▸ **To do**
Look through the entries below and count the lines that contain "TŁUMACZ". Reply with that number only.

[Data extracted from a collection]
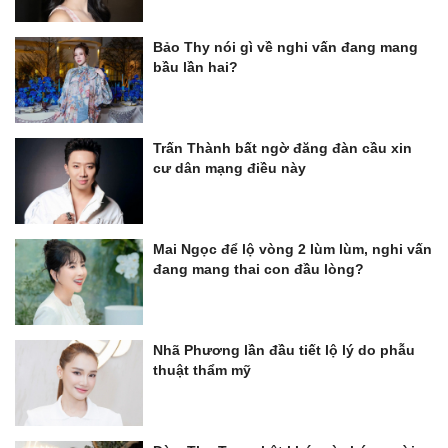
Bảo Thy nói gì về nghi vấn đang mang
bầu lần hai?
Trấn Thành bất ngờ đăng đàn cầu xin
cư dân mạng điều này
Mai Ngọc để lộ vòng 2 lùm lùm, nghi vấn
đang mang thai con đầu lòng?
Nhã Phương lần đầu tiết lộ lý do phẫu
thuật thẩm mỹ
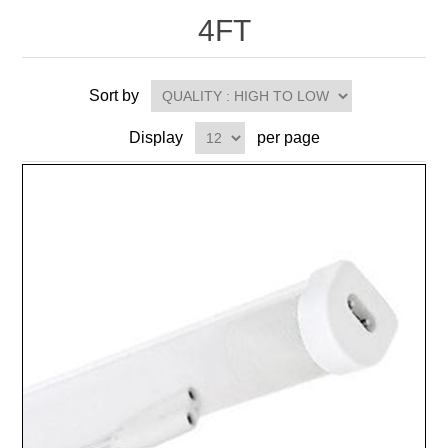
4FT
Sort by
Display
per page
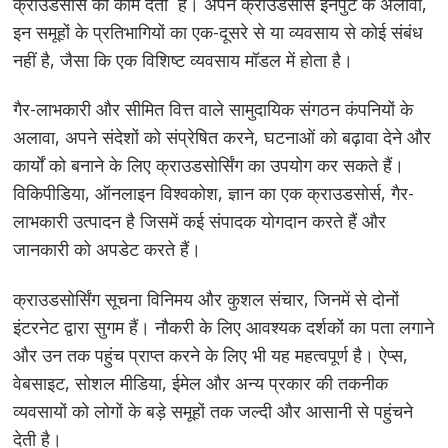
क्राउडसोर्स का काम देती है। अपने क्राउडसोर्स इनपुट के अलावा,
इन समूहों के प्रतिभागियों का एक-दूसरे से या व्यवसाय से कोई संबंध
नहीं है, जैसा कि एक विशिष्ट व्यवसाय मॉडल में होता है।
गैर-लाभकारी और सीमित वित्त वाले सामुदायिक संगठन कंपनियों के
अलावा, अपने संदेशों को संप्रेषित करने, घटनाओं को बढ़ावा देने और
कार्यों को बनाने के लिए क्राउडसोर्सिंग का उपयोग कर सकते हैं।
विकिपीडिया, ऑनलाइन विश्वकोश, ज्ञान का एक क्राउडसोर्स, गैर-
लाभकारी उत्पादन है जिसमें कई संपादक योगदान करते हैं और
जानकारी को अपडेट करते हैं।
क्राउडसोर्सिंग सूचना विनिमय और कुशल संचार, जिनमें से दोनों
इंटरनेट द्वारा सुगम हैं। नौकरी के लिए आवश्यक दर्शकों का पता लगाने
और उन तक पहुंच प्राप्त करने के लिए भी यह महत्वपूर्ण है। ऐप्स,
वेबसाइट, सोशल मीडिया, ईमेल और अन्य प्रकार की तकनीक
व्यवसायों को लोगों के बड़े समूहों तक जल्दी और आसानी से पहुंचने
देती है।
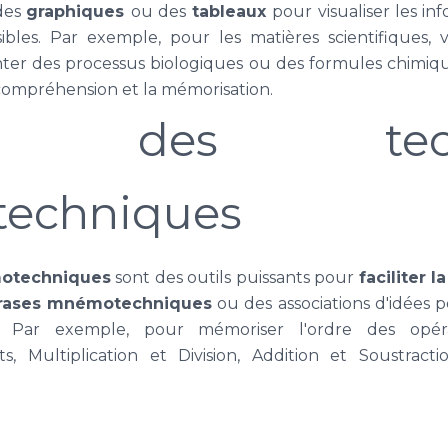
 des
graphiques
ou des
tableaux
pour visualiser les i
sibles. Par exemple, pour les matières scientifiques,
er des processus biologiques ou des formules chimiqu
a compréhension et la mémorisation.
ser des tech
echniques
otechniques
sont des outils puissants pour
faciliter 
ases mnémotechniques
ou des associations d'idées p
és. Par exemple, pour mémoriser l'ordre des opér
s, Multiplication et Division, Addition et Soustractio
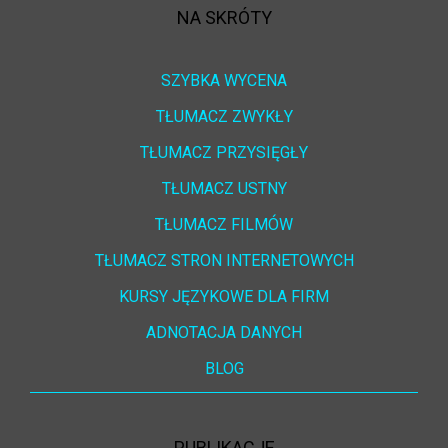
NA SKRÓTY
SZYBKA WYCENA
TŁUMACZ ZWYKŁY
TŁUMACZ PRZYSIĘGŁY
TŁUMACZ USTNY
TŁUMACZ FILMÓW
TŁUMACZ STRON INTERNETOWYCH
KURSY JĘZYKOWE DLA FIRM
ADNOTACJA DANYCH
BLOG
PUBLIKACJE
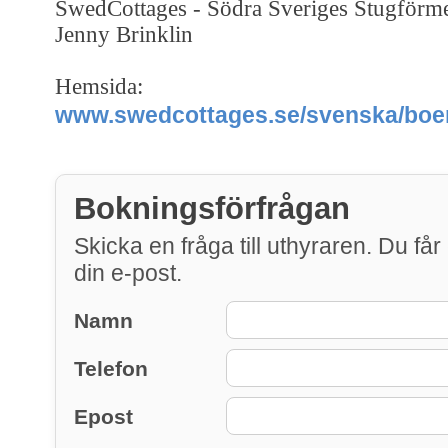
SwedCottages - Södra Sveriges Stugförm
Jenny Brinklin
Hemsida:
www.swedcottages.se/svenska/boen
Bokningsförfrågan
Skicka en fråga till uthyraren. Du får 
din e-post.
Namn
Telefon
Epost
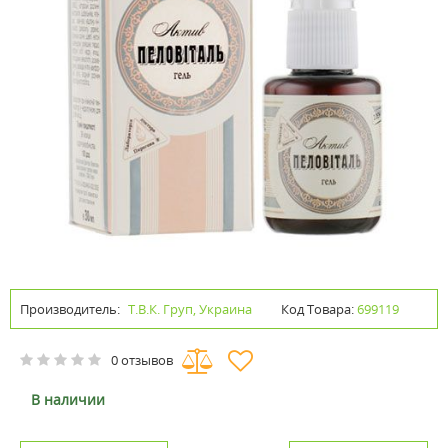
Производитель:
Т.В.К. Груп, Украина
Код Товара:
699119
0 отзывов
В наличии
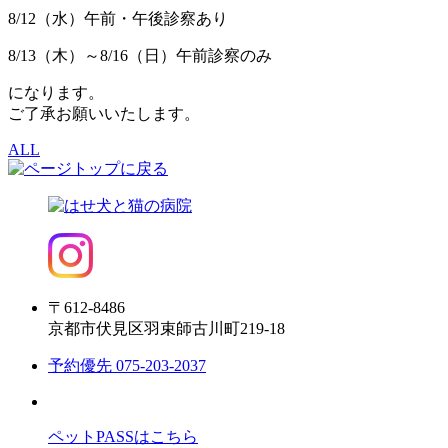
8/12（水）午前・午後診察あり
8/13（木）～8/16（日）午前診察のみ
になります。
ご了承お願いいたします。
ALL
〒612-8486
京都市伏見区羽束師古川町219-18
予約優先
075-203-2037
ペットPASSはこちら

▸ **Completed exercise**
5